5. Pesan Ketenangan dan Penyerahan Diri

Penutup lirik "Jangan dulu lelah, yakin semua indah, pejamkanlah mata, pada-Nya kita berserah" memberikan pesan ketenangan. Lagu ini mengingatkan kita untuk tetap percaya dan berserah diri pada Tuhan, karena Dia yang Maha Menentukan segalanya.

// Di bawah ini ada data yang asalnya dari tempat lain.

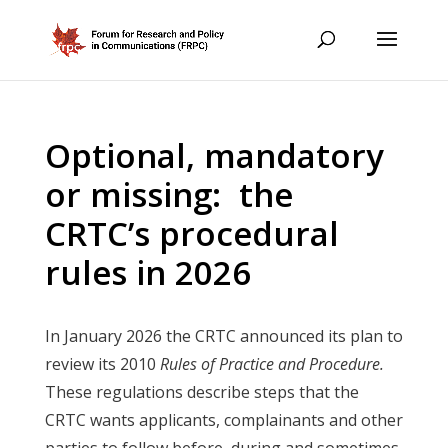
Optional, mandatory
or missing: the
CRTC’s procedural
rules in 2026
In January 2026 the CRTC announced its plan to
review its 2010
Rules of Practice and Procedure.
These regulations describe steps that the
CRTC wants applicants, complainants and other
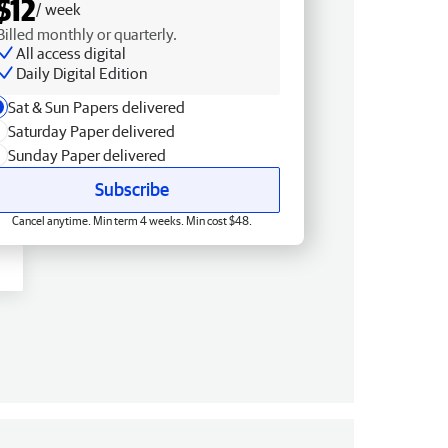
$12
/ week
Billed monthly or quarterly.
All access digital
Daily Digital Edition
Sat & Sun Papers delivered
Saturday Paper delivered
Sunday Paper delivered
Subscribe
Cancel anytime. Min term 4 weeks. Min cost $48.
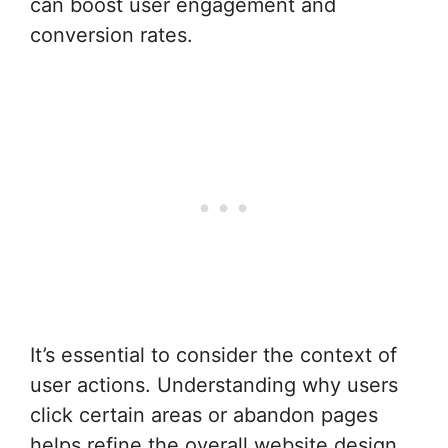
can boost user engagement and
conversion rates.
It’s essential to consider the context of
user actions. Understanding why users
click certain areas or abandon pages
helps refine the overall website design.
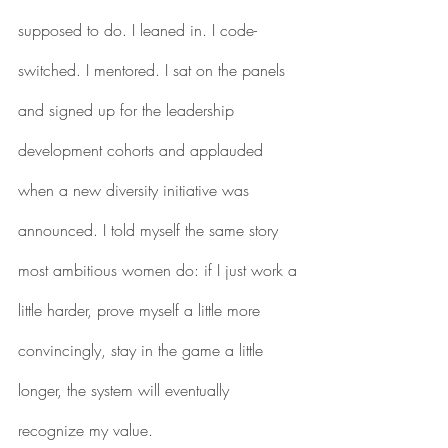
supposed to do. I leaned in. I code-
switched. I mentored. I sat on the panels 
and signed up for the leadership 
development cohorts and applauded 
when a new diversity initiative was 
announced. I told myself the same story 
most ambitious women do: if I just work a 
little harder, prove myself a little more 
convincingly, stay in the game a little 
longer, the system will eventually 
recognize my value.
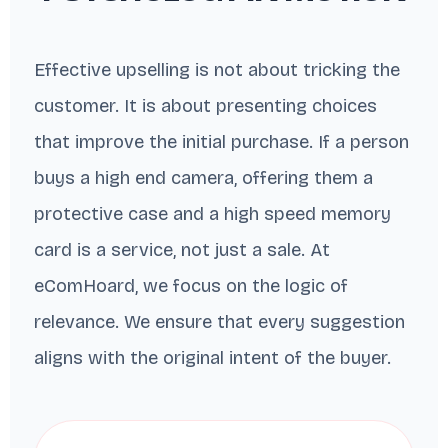
Effective upselling is not about tricking the
customer. It is about presenting choices
that improve the initial purchase. If a person
buys a high end camera, offering them a
protective case and a high speed memory
card is a service, not just a sale. At
eComHoard, we focus on the logic of
relevance. We ensure that every suggestion
aligns with the original intent of the buyer.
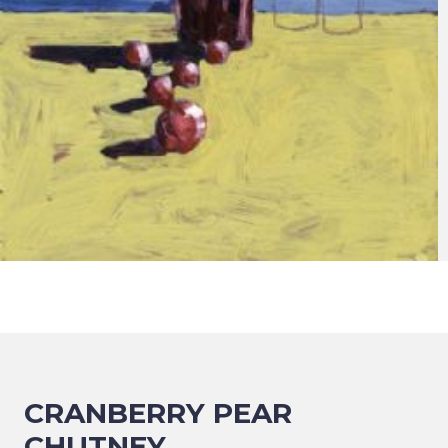
CRANBERRY PEAR
CHUTNEY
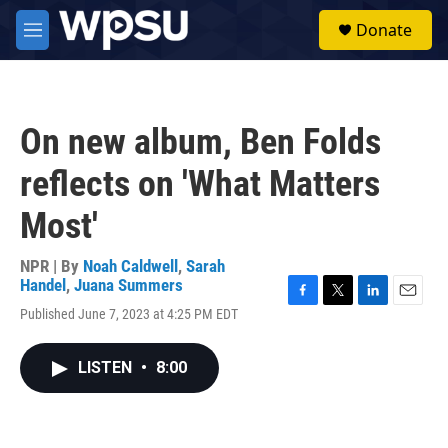
Skip to main content
S
Donate
e
M
a
e
r
n
c
u
h
On new album, Ben Folds
u
e
reflects on 'What Matters
r
y
Most'
NPR | By
Noah Caldwell
,
Sarah
Handel
,
Juana Summers
F
T
L
E
Published June 7, 2023 at 4:25 PM EDT
a
w
i
m
c
i
n
a
e
t
k
i
LISTEN
•
8:00
b
t
e
l
o
e
d
o
r
I
k
n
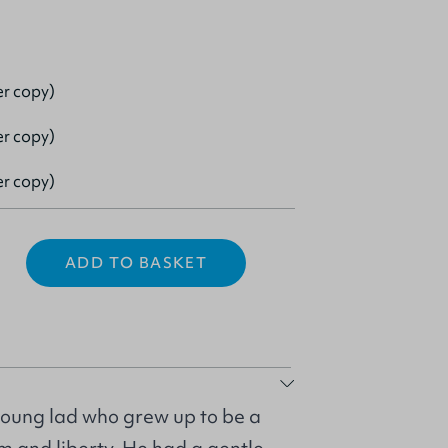
er copy)
er copy)
er copy)
ADD TO BASKET
young lad who grew up to be a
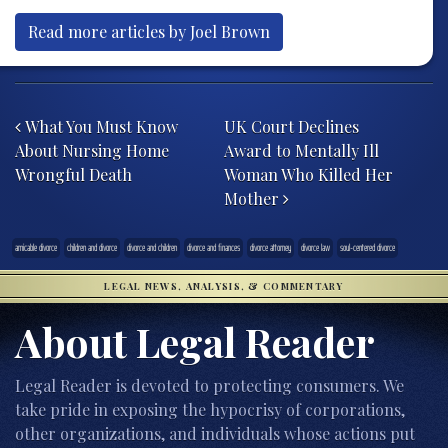
Read more articles by Joel Brown
Post navigation
What You Must Know
UK Court Declines
About Nursing Home
Award to Mentally Ill
Wrongful Death
Woman Who Killed Her
Mother
amicable divorce
children and divorce
divorce and children
divorce and finances
divorce attorney
divorce law
soul-centered divorce
LEGAL NEWS, ANALYSIS, & COMMENTARY
About Legal Reader
Legal Reader is devoted to protecting consumers. We
take pride in exposing the hypocrisy of corporations,
other organizations, and individuals whose actions put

Dalam konteks psikologi, penyerahan diri dan keyakinan pada kekuatan yang lebih besar dapat memberikan rasa aman dan mengurangi stres (Park, 2007). Penelitian yang dilakukan oleh Wibisono (2018) juga menunjukkan bahwa penyerahan diri pada Tuhan dapat membantu individu dalam menghadapi tekanan dan tantangan hidup.

Kesimpulan

"Nanti Kita Seperti Ini" oleh Batas Senja adalah lagu yang penuh makna tentang impian dan harapan membangun kehidupan yang bahagia bersama pasangan. Dengan lirik yang sederhana namun mendalam, lagu ini mengajak pendengar untuk memaknai kebahagiaan sejati yang tidak terletak pada materi, melainkan pada hubungan dan kepercayaan. Lagu ini menjadi pengingat bahwa dalam perjalanan hidup, keyakinan dan cinta adalah dua hal yang paling berharga.

Referensi

Dewi, R., & Ratnasari, K. (2017). Kebahagiaan dalam Pernikahan: Studi Tentang Pasangan yang Menikah di Usia Muda. Jurnal Psikologi.

Mahmood, Z., & Ghaffar, A. (2020). Spirituality and Marital Satisfaction: A Study of Pakistani Muslim Couples. Journal of Religion and Health.

Park, C. L. (2007). Religiousness/Spirituality and Health: A Meaning Systems Perspective. Journal of Behavioral Medicine, 30(4), 319-328.

Putri, L. D. (2019). Pengaruh Dukungan Emosional Terhadap Kepuasan Pernikahan pada Pasangan Suami Istri di Kota Malang. Jurnal Psikologi dan Pendidikan.

Susanto, A. (2018). Pembagian Peran dalam Keluarga dan Hubungannya dengan Kesejahteraan Emosional. Jurnal Ilmu Sosial.

Wibisono, S. (2018). Penyerahan Diri Pada Tuhan dan Kesejahteraan Psikologis. Jurnal Psikologi Islam.